COVID-19 Evidence Alerts
from McMaster PLUSTM

Current best evidence for clinical care (more info)

Clinical Prediction Guide Hu C, Liu Z, Jiang Y, et al. Early prediction of mortality risk among patients with severe COVID-19, using machine learning. Int J Epidemiol. 2021 Jan 23;49(6):1918-1929. doi: 10.1093/ije/dyaa171.
Abstract

BACKGROUND: Coronavirus disease 2019 (COVID-19), caused by severe acute respiratory syndrome coronavirus 2 infection, has been spreading globally. We aimed to develop a clinical model to predict the outcome of patients with severe COVID-19 infection early.

METHODS: Demographic, clinical and first laboratory findings after admission of 183 patients with severe COVID-19 infection (115 survivors and 68 non-survivors from the Sino-French New City Branch of Tongji Hospital, Wuhan) were used to develop the predictive models. Machine learning approaches were used to select the features and predict the patients' outcomes. The area under the receiver operating characteristic curve (AUROC) was applied to compare the models' performance.
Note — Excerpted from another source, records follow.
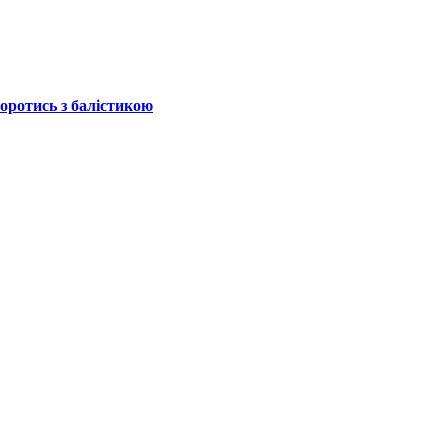
боротись з балістикою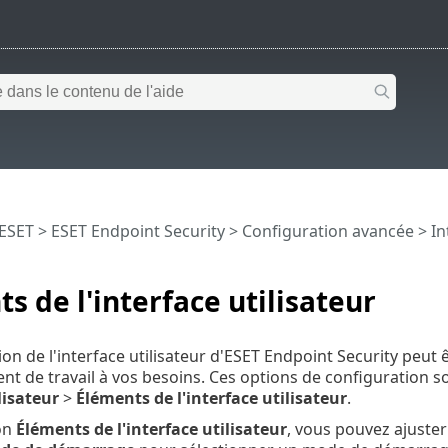
 ESET
>
ESET Endpoint Security
>
Configuration avancée
>
In
s de l'interface utilisateur
ion de l'interface utilisateur d'ESET Endpoint Security peut
nt de travail à vos besoins. Ces options de configuration s
lisateur
>
Éléments de l'interface utilisateur
.
on
Éléments de l'interface utilisateur
, vous pouvez ajuster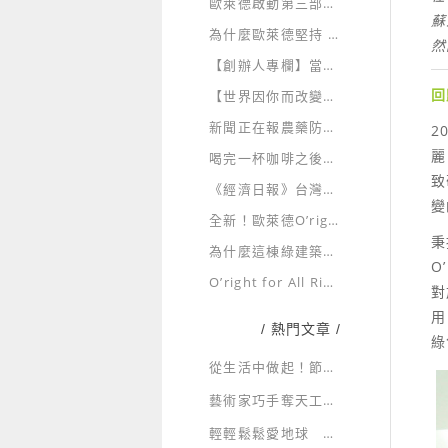
歐萊德啟動第三部國際公益氣候紀錄片
蘇
為什麼歐萊德堅持 100% 綠電製造？
然
【創辦人專欄】當萊雅、LVMH砸百萬遊說，更顯PIF重要！台灣美妝業準備好被世界驗證了嗎？
回
【世界因你而改變】TogetherGreener
新聞正在報農藥防蚊液，而你每天擦在孩子身上的那瓶，真的了解成分嗎？
2
麗
喝完一杯咖啡之後，故事還沒有結束
致
《經濟日報》台灣首家美妝業者 歐萊德全產品PIF建置
變
全新！歐萊德O’right 經典四胜肽養髮液
秉
為什麼這棟綠建築每天有人參訪？
O
O’right for All Rights 為所有生命的美好而存在
對
用
/ 熱門文章 /
綠
從生活中做起！節約用水，省水大作戰！
藝術家巧手奪天工 環保藝術展新貌
輕輕鬆鬆愛地球 一起走入綠生活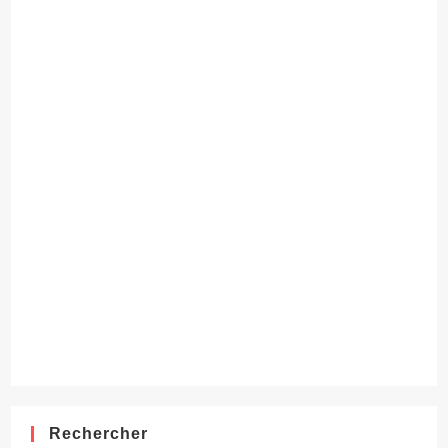
Rechercher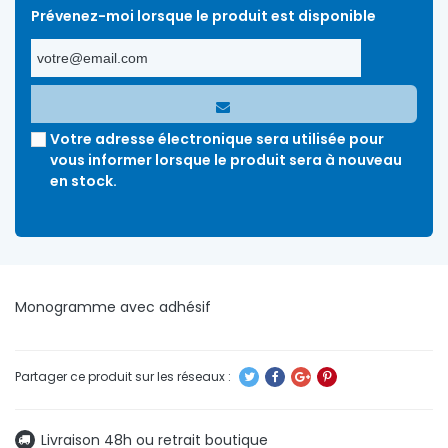
Prévenez-moi lorsque le produit est disponible
Votre adresse électronique sera utilisée pour
vous informer lorsque le produit sera à nouveau
en stock.
Monogramme avec adhésif
Livraison 48h ou retrait boutique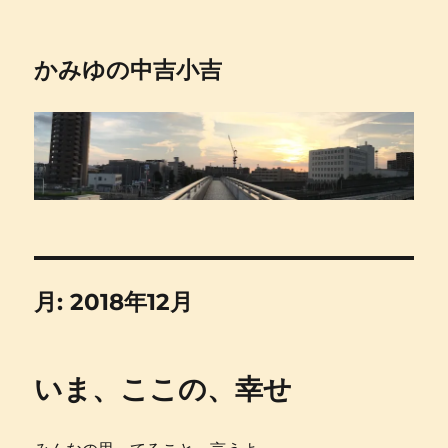
かみゆの中吉小吉
月:
2018年12月
いま、ここの、幸せ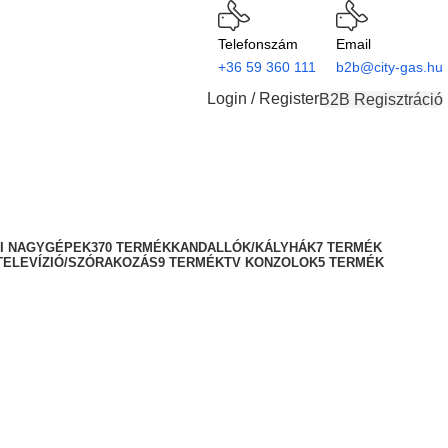
Telefonszám
Email
+36 59 360 111
b2b@city-gas.hu
Login / Register
B2B Regisztráció
I NAGYGÉPEK
370 TERMÉK
KANDALLÓK/KÁLYHÁK
7 TERMÉK
TELEVÍZIÓ/SZÓRAKOZÁS
9 TERMÉK
TV KONZOLOK
5 TERMÉK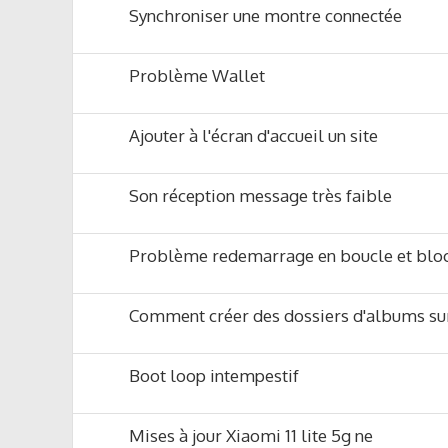
Synchroniser une montre connectée
Problème Wallet
Ajouter à l'écran d'accueil un site
Son réception message très faible
Problème redemarrage en boucle et bloc
Comment créer des dossiers d'albums sur
Boot loop intempestif
Mises à jour Xiaomi 11 lite 5g ne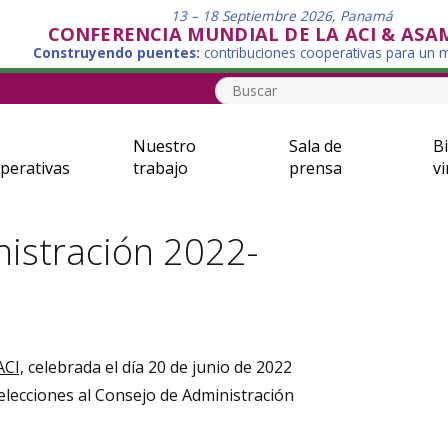
13 – 18 Septiembre 2026, Panamá
CONFERENCIA MUNDIAL DE LA ACI & ASA
Construyendo puentes:
contribuciones cooperativas para un
Nuestro
Sala de
Bi
perativas
trabajo
prensa
vi
istración 2022-
ACI,
celebrada el día 20 de junio de 2022
 elecciones al Consejo de Administración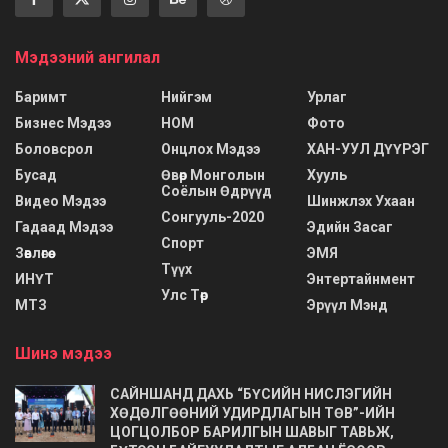
Мэдээний ангилал
Баримт
Нийгэм
Урлаг
Бизнес Мэдээ
НОМ
Фото
Боловсрол
Онцлох Мэдээ
ХАН-УУЛ ДҮҮРЭГ
Бусад
Өвөр Монголын
Хууль
Соёлын Өдрүүд
Видео Мэдээ
Шинжлэх Ухаан
Сонгууль-2020
Гадаад Мэдээ
Эдийн Засаг
Спорт
Зөвлөгөө
ЭМЯ
Түүх
ИНҮТ
Энтертайнмент
Улс Төр
МТЗ
Эрүүл Мэнд
Шинэ мэдээ
САЙНШАНД ДАХЬ “БҮСИЙН НИСЛЭГИЙН
ХӨДӨЛГӨӨНИЙ УДИРДЛАГЫН ТӨВ”-ИЙН
ЦОГЦОЛБОР БАРИЛГЫН ШАВЫГ ТАВЬЖ,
A total of 64 with severe COVID-19 infection from the Optical Valley Branch of Tongji Hospital, Wuhan, were used to externally validate the final predictive model.
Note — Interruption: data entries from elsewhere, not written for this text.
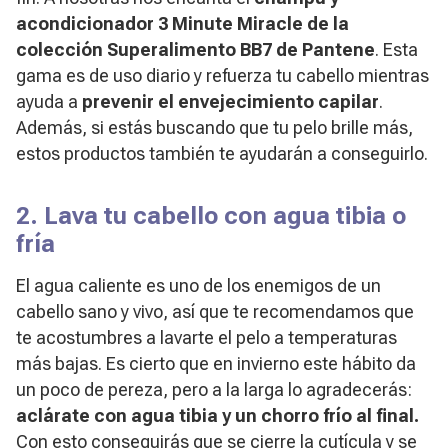
acondicionador 3 Minute Miracle de la
colección Superalimento BB7 de Pantene
. Esta
gama es de uso diario y refuerza tu cabello mientras
ayuda a
prevenir el envejecimiento capilar
.
Además, si estás buscando que tu pelo brille más,
estos productos también te ayudarán a conseguirlo.
2. Lava tu cabello con agua tibia o
fría
El agua caliente es uno de los enemigos de un
cabello sano y vivo, así que te recomendamos que
te acostumbres a lavarte el pelo a temperaturas
más bajas. Es cierto que en invierno este hábito da
un poco de pereza, pero a la larga lo agradecerás:
aclárate con agua tibia y un chorro frío al final.
Con esto conseguirás que se cierre la cutícula y se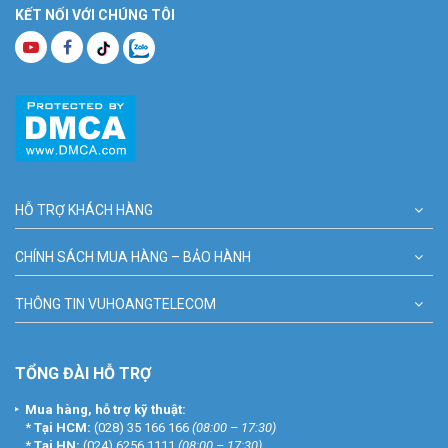
KẾT NỐI VỚI CHÚNG TÔI
HỖ TRỢ KHÁCH HÀNG
CHÍNH SÁCH MUA HÀNG – BẢO HÀNH
THÔNG TIN VUHOANGTELECOM
TỔNG ĐÀI HỖ TRỢ
Mua hàng, hỗ trợ kỹ thuật:
*
Tại HCM:
(028) 35 166 166
(08:00 – 17:30)
*
Tại HN:
(024) 6256 1111
(08:00 – 17:30)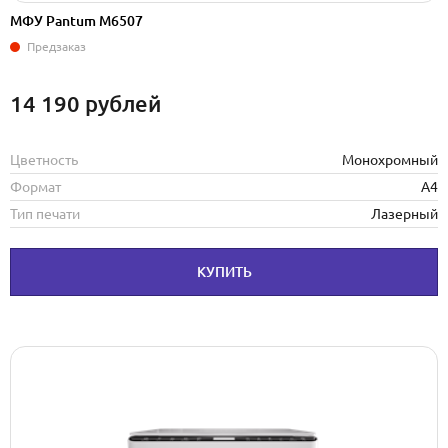
МФУ Pantum M6507
Предзаказ
14 190
рублей
Цветность
Монохромный
Формат
А4
Тип печати
Лазерный
КУПИТЬ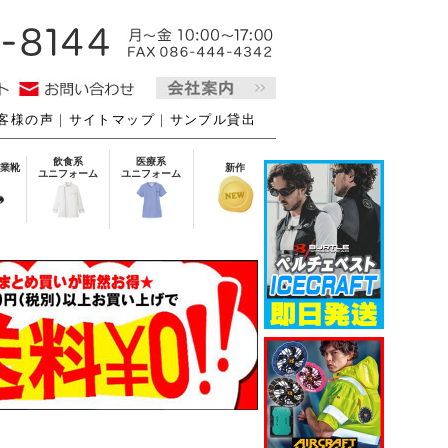
客様の声
｜
サイトマップ
｜
サンプル貸出
飲食系
医療系
業靴
新作
ユニフォーム
ユニフォーム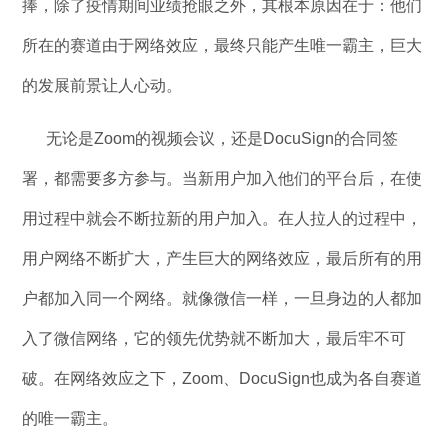
捧，除了疫情期间业绩抢眼之外，其根本原因在于：他们
所在的赛道由于网络效应，最终只能产生唯一霸主，巨大
的发展前景让人心动。
无论是Zoom的视频会议，还是DocuSign的合同签
署，都需要多方参与。当新用户加入他们的平台后，在使
用过程中就会不断拉新的用户加入。在人拉人的过程中，
用户网络不断扩大，产生巨大的网络效应，最后所有的用
户都加入同一个网络。就像微信一样，一旦身边的人都加
入了微信网络，它的领先优势就不断加大，最后牢不可
破。在网络效应之下，Zoom、DocuSign也成为各自赛道
的唯一霸主。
RESULTS: The baseline characteristics and laboratory tests were significantly different between the survivors and non-survivors. Four variables (age, high-sensitivity C-reactive protein level, lymphocyte count and d-dimer level) were selected by all five models. Given the similar performance among the models, the logistic regression model was selected as the final predictive model because of its simplicity and interpretability. The AUROCs of the external validation sets were 0.881. The sensitivity and specificity were 0.839 and 0.794 for the validation set, when using a probability of death of 50% as the cutoff. Risk score based on the selected variables can be used to assess the mortality risk. The predictive model is available at [https://phenomics.fudan.edu.cn/risk_scores/].
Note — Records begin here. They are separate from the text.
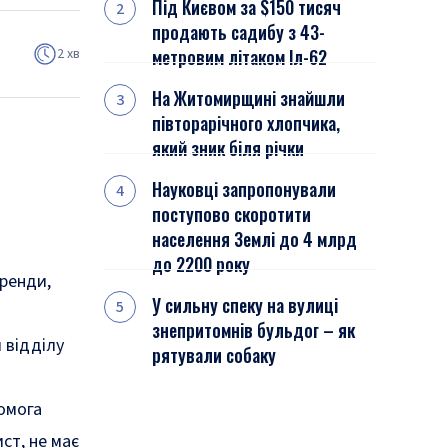
Під Києвом за $150 тисяч
продають садибу з 43-
2 хв
метровим літаком Іл-62
На Житомирщині знайшли
півторарічного хлопчика,
який зник біля річки
і
Науковці запропонували
поступово скоротити
населення Землі до 4 млрд
до 2200 року
оренди,
У сильну спеку на вулиці
знепритомнів бульдог – як
 відділу
рятували собаку
помога
ст, не має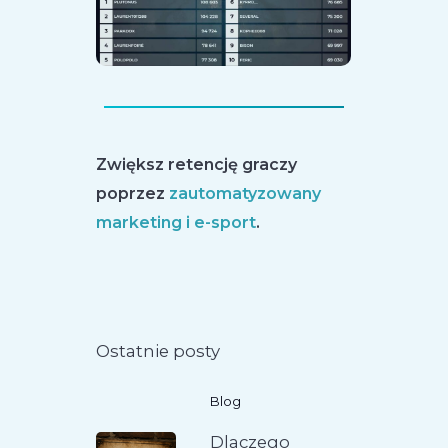
Zwiększ retencję graczy
poprzez
zautomatyzowany
marketing i e-sport
.
Ostatnie posty
Blog
Dlaczego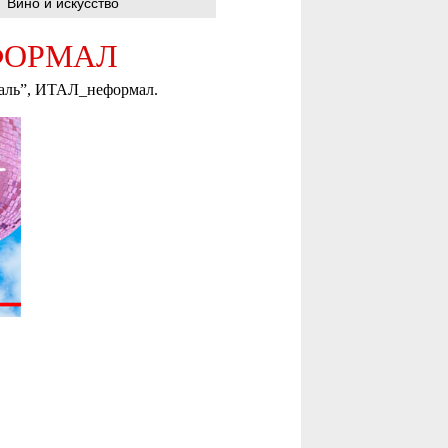
Вино и искусство
ЕФОРМАЛ
иваль”, ИТАЛ_неформал.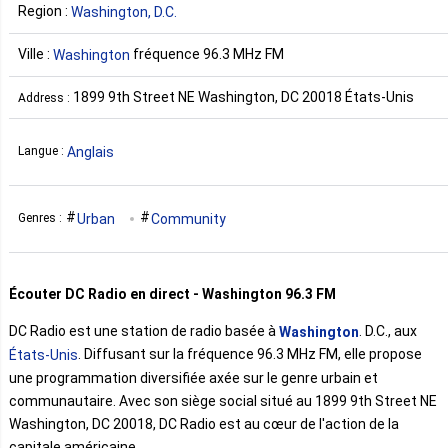
Region :
Washington, D.C.
Ville :
fréquence 96.3 MHz FM
Washington
1899 9th Street NE Washington, DC 20018 États-Unis
Address :
Anglais
Langue :
Urban
Community
Genres :
Écouter DC Radio en direct - Washington 96.3 FM
DC Radio est une station de radio basée à
. D.C., aux
Washington
. Diffusant sur la fréquence 96.3 MHz FM, elle propose
États-Unis
une programmation diversifiée axée sur le genre urbain et
communautaire. Avec son siège social situé au 1899 9th Street NE
Washington, DC 20018, DC Radio est au cœur de l'action de la
capitale américaine.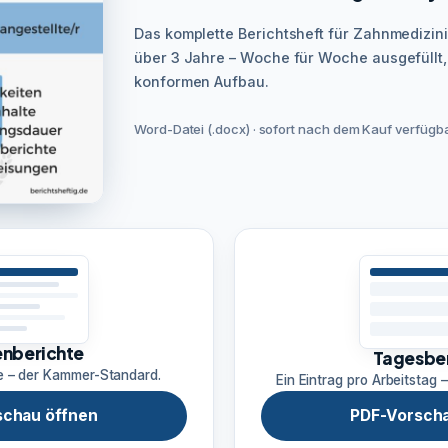
Das komplette Berichtsheft für Zahnmedizini
über 3 Jahre – Woche für Woche ausgefüllt
konformen Aufbau.
Word-Datei (.docx) · sofort nach dem Kauf verfügbar
nberichte
Tagesbe
e – der Kammer-Standard.
Ein Eintrag pro Arbeitstag –
schau öffnen
PDF-Vorscha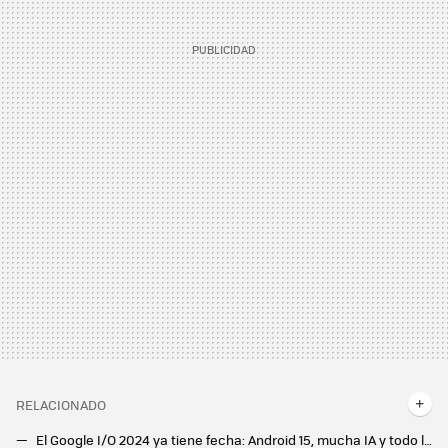
RELACIONADO
El Google I/O 2024 ya tiene fecha: Android 15, mucha IA y todo lo que esperamos del evento más importante de Google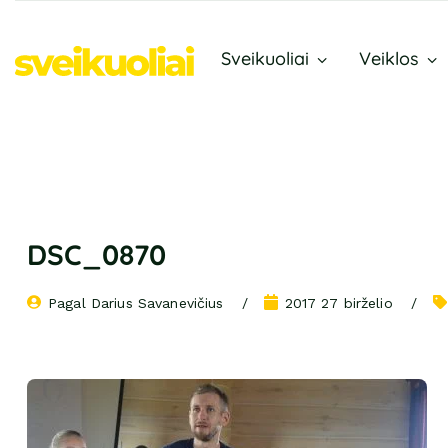
Sveikuoliai
Veiklos
DSC_0870
Pagal 
Darius Savanevičius
2017 27 birželio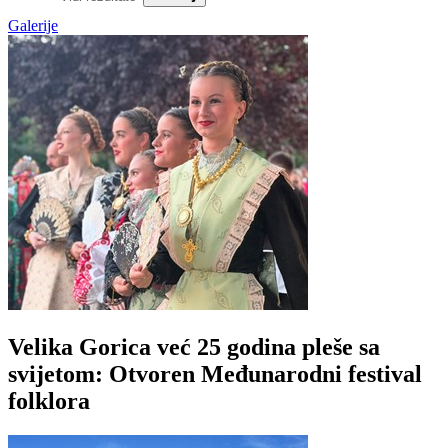
Galerije
Velika Gorica već 25 godina pleše sa
svijetom: Otvoren Međunarodni festival
folklora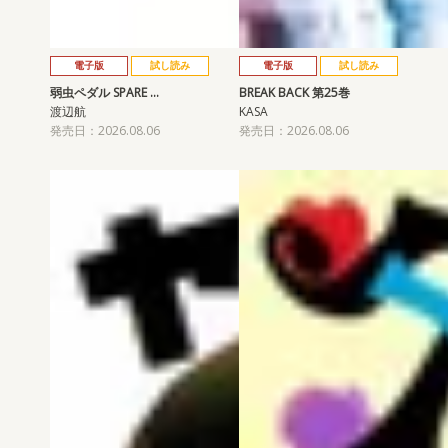
電子版
試し読み
電子版
試し読み
弱虫ペダル SPARE …
BREAK BACK 第25巻
渡辺航
KASA
発売日：2026.08.06
発売日：2026.08.06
CONCLUSIONS: Age, high-sensitivity C-reactive protein level, lymphocyte count and d-dimer level of COVID-19 patients at admission are informative for the patients' outcomes.

Ratings
Discipline / Specialty Area Score
Infectious Disease
Intensivist/Critical Care
Respirology/Pulmonology
Hospital Doctor/Hospitalists
Internal Medicine
Comments from MORE raters

Hospital Doctor/Hospitalists rater

I don't think the AI aspect of the study adds anything new to the prognostication in the study.

Infectious Disease rater

There are many papers looking at predictive factors of outcome in COVID-19 infected patients. The authors have validated their data with a validation cohort. The prognostic factors are not surprising.

Internal Medicine rater

This is a fast-moving target, and I question how relevant these results are today. To not have obesity enter into the model raises a face validity problem. We no longer check serial D-dimers because we didn't find the results to be that helpful. So, I don't think this information is that relevant to what we see in our institution.

Internal Medicine rater

Need to disseminate these data as they arise.

Respirology/Pulmonology rater

The idea of the study is good, but the sample size is very low. The results need to be validated in other cohorts and with a higher sample size.

Respirology/Pulmonology rater

This machine learning (ML) study found that in patients hospitalized with COVID-19, 4 variables (age, hsCRP, lymphocyte count, and D-dimer) predicted with reasonable accuracy those who would die. Some of the associations (e.g., age) are well known already but others are not. If true, finding that these 4 variables are sufficient for prognosis would be novel. There are, however, important methodologic concerns here, starting with the small sample size. This is likely why they did not use tuning and testing data sets to refine the model before external validation, as is usually done in ML studies. The optimal model chosen ended up being logistic regression, which might make the ML issues moot; however, I have trouble believing that such a model could be stable and still provide a proper test of so many candidate variables with so few events. Also, they excluded patients based on future information (hospital stay <7 days) or >30% missing data, which is concerning for bias.